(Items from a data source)
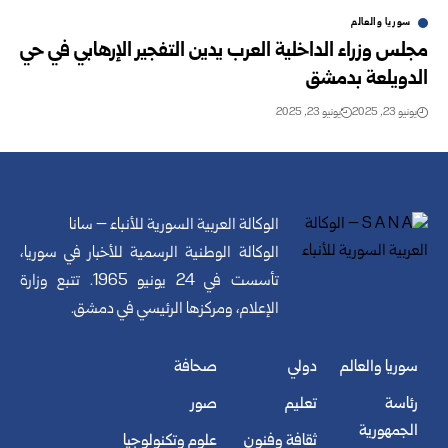
سوريا والعالم
مجلس وزراء الداخلية العرب يدين التفجير الإرهابي في حي
الدويلعة بدمشق
يونيو 23, 2025
يونيو 23, 2025
الوكالة العربية السورية للأنباء – سانا
الوكالة الوطنية الرسمية للأخبار في سوريا،
تأسست في 24 يونيو 1965. تتبع وزارة
الإعلام، ومركزها الرئيسي في دمشق.
سوريا والعالم
دولي
صحافة
رئاسة
تعليم
صور
الجمهورية
ثقافة وفنون
علوم وتكنولوجيا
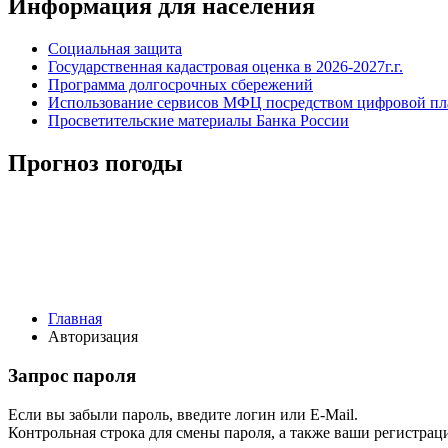
Информация для населения
Социальная защита
Государственная кадастровая оценка в 2026-2027г.г.
Программа долгосрочных сбережений
Использование сервисов МФЦ посредством цифровой 
Просветительские материалы Банка России
Прогноз погоды
Главная
Авторизация
Запрос пароля
Если вы забыли пароль, введите логин или E-Mail.
Контрольная строка для смены пароля, а также ваши регистрац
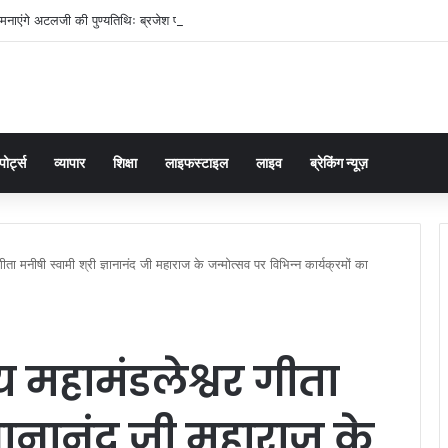
मनाएंगे अटलजी की पुण्यतिथिः ब्रजेश पाठक
पोर्ट्स
व्यापार
शिक्षा
लाइफस्टाइल
लाइव
ब्रेकिंग न्यूज़
गीता मनीषी स्वामी श्री ज्ञानानंद जी महाराज के जन्मोत्सव पर विभिन्न कार्यक्रमों का
्य महामंडलेश्वर गीता
ज्ञानानंद जी महाराज के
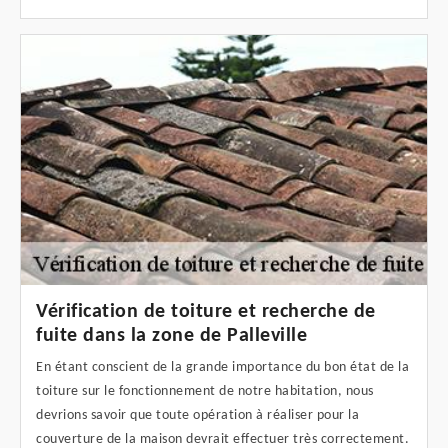
Vérification de toiture et recherche de
fuite dans la zone de Palleville
En étant conscient de la grande importance du bon état de la
toiture sur le fonctionnement de notre habitation, nous
devrions savoir que toute opération à réaliser pour la
couverture de la maison devrait effectuer très correctement.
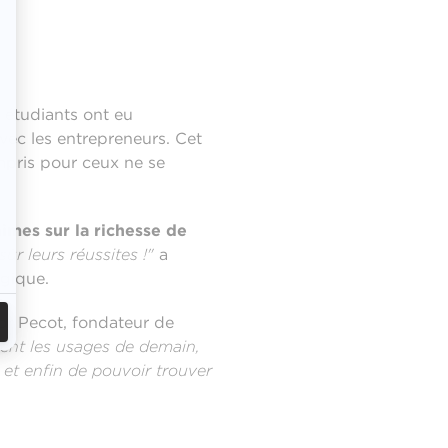
s étudiants ont eu
vec les entrepreneurs. Cet
mpris pour ceux ne se
imes sur la richesse de
ûr leurs réussites !"
a
gique.
or Pecot, fondateur de
éent les usages de demain,
 et enfin de pouvoir trouver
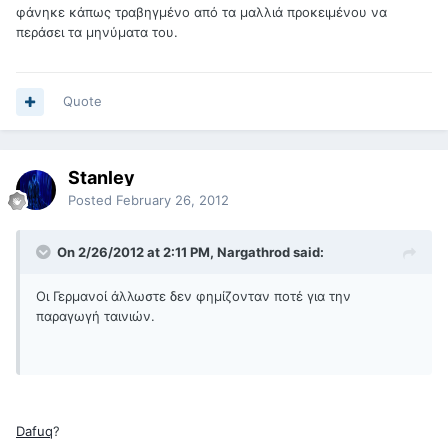
φάνηκε κάπως τραβηγμένο από τα μαλλιά προκειμένου να
περάσει τα μηνύματα του.
Quote
Stanley
Posted
February 26, 2012
On 2/26/2012 at 2:11 PM, Nargathrod said:
Οι Γερμανοί άλλωστε δεν φημίζονταν ποτέ για την
παραγωγή ταινιών.
Dafuq
?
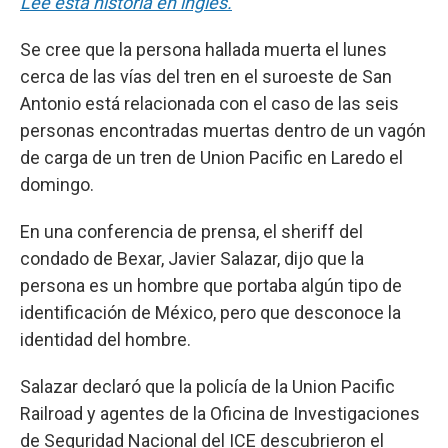
Lee esta historia en inglés.
Se cree que la persona hallada muerta el lunes
cerca de las vías del tren en el suroeste de San
Antonio está relacionada con el caso de las seis
personas encontradas muertas dentro de un vagón
de carga de un tren de Union Pacific en Laredo el
domingo.
En una conferencia de prensa, el sheriff del
condado de Bexar, Javier Salazar, dijo que la
persona es un hombre que portaba algún tipo de
identificación de México, pero que desconoce la
identidad del hombre.
Salazar declaró que la policía de la Union Pacific
Railroad y agentes de la Oficina de Investigaciones
de Seguridad Nacional del ICE descubrieron el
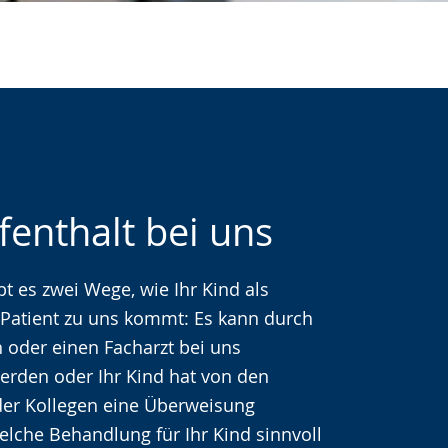
fenthalt bei uns
bt es zwei Wege, wie Ihr Kind als
che
 Patient zu uns kommt: Es kann durch
n oder einen Facharzt bei uns
erden oder Ihr Kind hat von den
der Kollegen eine Überweisung
che Behandlung für Ihr Kind sinnvoll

** PROBLEM REQUIREMENTS **
How many of the lines in the records above include the word "الوكالة"? State that number alone.

** ANSWER TO THIS TASK **
2